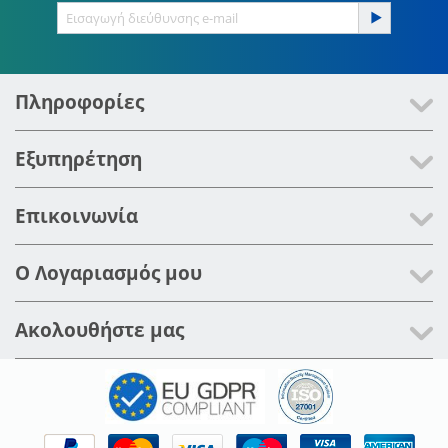
Πληροφορίες
Εξυπηρέτηση
Επικοινωνία
Ο Λογαριασμός μου
Ακολουθήστε μας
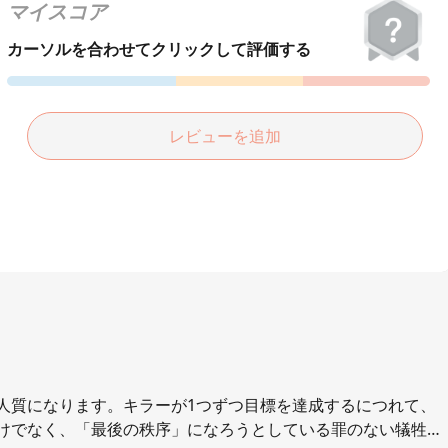
हिन्दी
マイスコア
Türkçe
カーソルを合わせてクリックして評価する
ไทย
Tiếng Việt
レビューを追加
Bahasa Melayu
Bahasa
Indonesia
Português
ਪੰਜਾਬੀ
தமிழ்
人質になります。キラーが1つずつ目標を達成するにつれて、
తెలుగు
けでなく、「最後の秩序」になろうとしている罪のない犠牲者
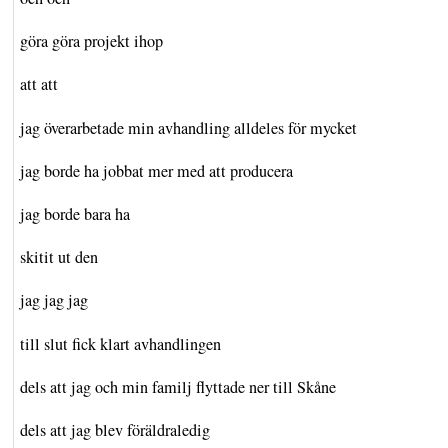
göra göra projekt ihop
att att
jag överarbetade min avhandling alldeles för mycket
jag borde ha jobbat mer med att producera
jag borde bara ha
skitit ut den
jag jag jag
till slut fick klart avhandlingen
dels att jag och min familj flyttade ner till Skåne
dels att jag blev föräldraledig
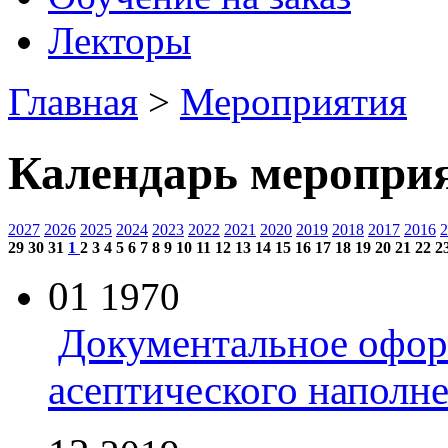
Лекторы
Главная
>
Мероприятия
Календарь меропри
2027
2026
2025
2024
2023
2022
2021
2020
2019
2018
2017
2016
2
29
30
31
1
2
3
4
5
6
7
8
9
10
11
12
13
14
15
16
17
18
19
20
21
22
2
01
1970
Документальное офор
асептического наполн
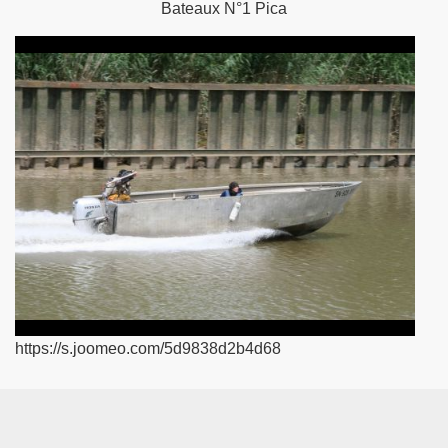
Bateaux N°1 Pica
son 2016-2017
son 2015-2016
rade du RC Vannes 2015-2016
 2014-2015
BOUCHE à Vannes le 15 et 16 avril 2017
https://s.joomeo.com/5d9838d2b4d68
 2021
2019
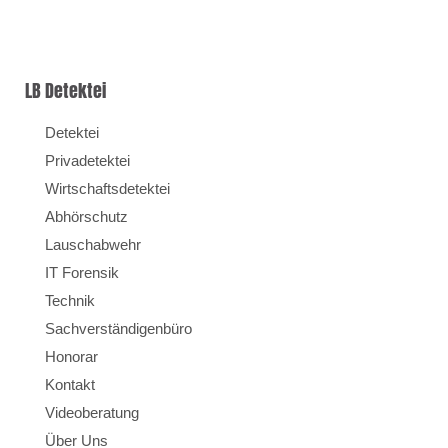
LB Detektei
Detektei
Privadetektei
Wirtschaftsdetektei
Abhörschutz
Lauschabwehr
IT Forensik
Technik
Sachverständigenbüro
Honorar
Kontakt
Videoberatung
Über Uns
-=-=-
*What you have to do*: Repeat each record as given. No picture belongs in the copy.

*Result of this exercise*:
Πληροφορίες
Εξυπηρέτηση
Επικοινωνία
Ο Λογαριασμός μου
Ακολουθήστε μας
हिन्दी
マイスコア
Türkçe
カーソルを合わせてクリックして評価する
ไทย
Tiếng Việt
レビューを追加
Bahasa Melayu
Bahasa
Indonesia
Português
ਪੰਜਾਬੀ
தமிழ்
人質になります。キラーが1つずつ目標を達成するにつれて、
తెలుగు
けでなく、「最後の秩序」になろうとしている罪のない犠牲者
göra göra projekt ihop
att att
jag överarbetade min avhandling alldeles för mycket
jag borde ha jobbat mer med att producera
jag borde bara ha
skitit ut den
jag jag jag
till slut fick klart avhandlingen
dels att jag och min familj flyttade ner till Skåne
dels att jag blev föräldraledig
Лекторы
Главная
>
Мероприятия
Календарь меропри
2027
2026
2025
2024
2023
2022
2021
2020
2019
2018
2017
2016
2
29
30
31
1
2
3
4
5
6
7
8
9
10
11
12
13
14
15
16
17
18
19
20
21
22
2
01
1970
Документальное офор
асептического наполн
Bateaux N°1 Pica
son 2016-2017
son 2015-2016
rade du RC Vannes 2015-2016
 2014-2015
BOUCHE à Vannes le 15 et 16 avril 2017
https://s.joomeo.com/5d9838d2b4d68
 2021
2019
LB Detektei
Detektei
Privadetektei
Wirtschaftsdetektei
Abhörschutz
Lauschabwehr
IT Forensik
Technik
Sachverständigenbüro
Honorar
Kontakt
Videoberatung
Über Uns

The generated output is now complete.